[Start of Attachment]
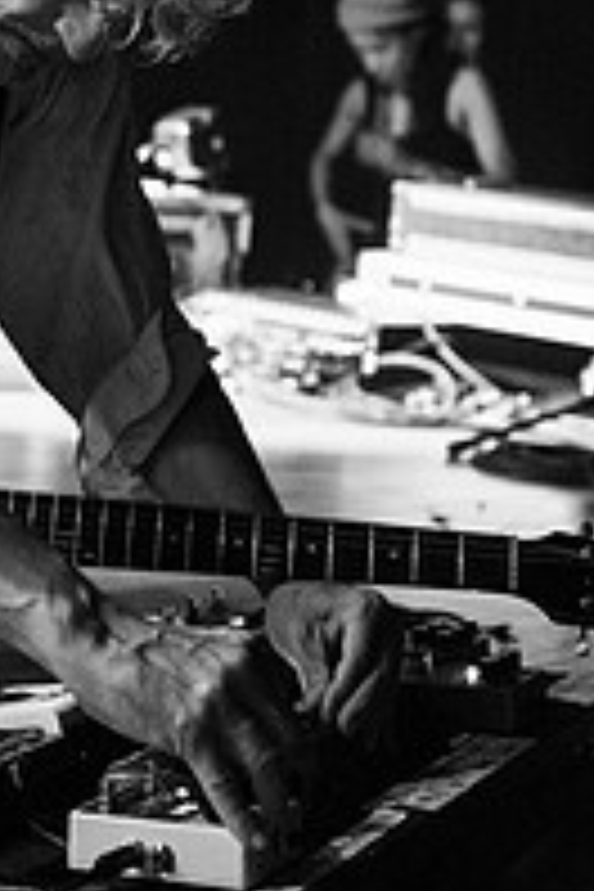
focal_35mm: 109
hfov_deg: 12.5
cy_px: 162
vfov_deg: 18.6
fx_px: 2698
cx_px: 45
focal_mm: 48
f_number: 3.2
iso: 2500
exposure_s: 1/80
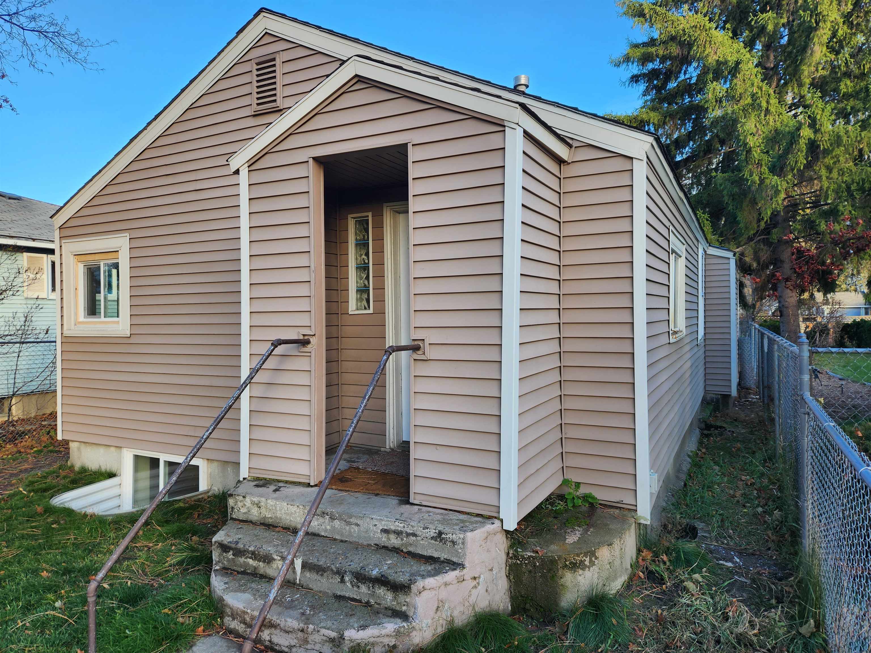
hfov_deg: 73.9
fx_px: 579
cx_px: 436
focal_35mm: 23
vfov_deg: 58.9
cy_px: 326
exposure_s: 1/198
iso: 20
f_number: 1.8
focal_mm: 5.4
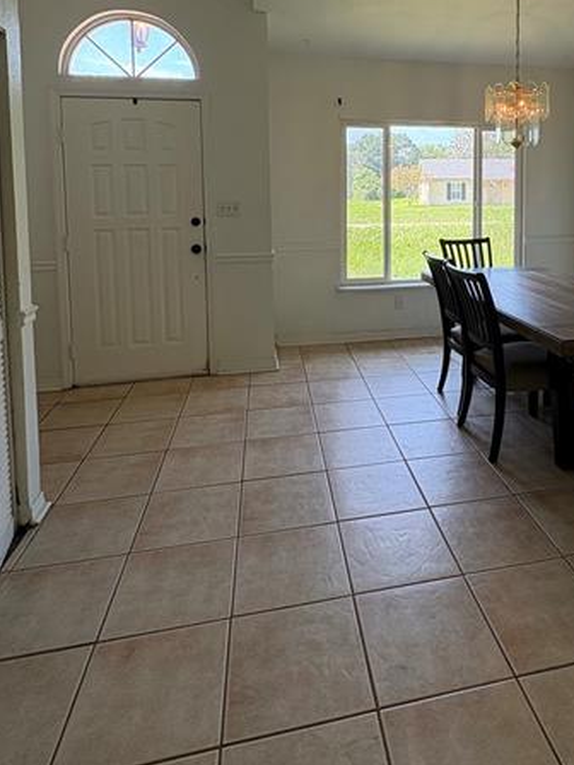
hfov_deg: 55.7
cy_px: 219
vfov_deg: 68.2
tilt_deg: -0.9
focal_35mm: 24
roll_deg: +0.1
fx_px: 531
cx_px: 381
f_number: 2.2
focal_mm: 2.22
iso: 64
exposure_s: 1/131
[End of Attachment]
Exercise details: Starting at the line that contains "tilt_deg: -0.9", write out every line through the end of the entries, exactly and with nothing added.

Result for this task:
tilt_deg: -0.9
focal_35mm: 24
roll_deg: +0.1
fx_px: 531
cx_px: 381
f_number: 2.2
focal_mm: 2.22
iso: 64
exposure_s: 1/131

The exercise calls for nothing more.